- [The task] Write out the material below as a two-column CSV headed input and output, one row per item: each item's text goes under input and its answer under output. Enclose every field in quotation marks and replace its line breaks with spaces.
----- Exercise materials
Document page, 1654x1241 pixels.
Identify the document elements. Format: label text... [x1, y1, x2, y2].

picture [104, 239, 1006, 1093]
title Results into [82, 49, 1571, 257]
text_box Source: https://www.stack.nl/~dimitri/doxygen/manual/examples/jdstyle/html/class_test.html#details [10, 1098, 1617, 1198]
----------
- [The output]
input,output
"Document page, 1654x1241 pixels. Identify the document elements. Format: label text... [x1, y1, x2, y2].","picture [104, 239, 1006, 1093] title Results into [82, 49, 1571, 257] text_box Source: https://www.stack.nl/~dimitri/doxygen/manual/examples/jdstyle/html/class_test.html#details [10, 1098, 1617, 1198]"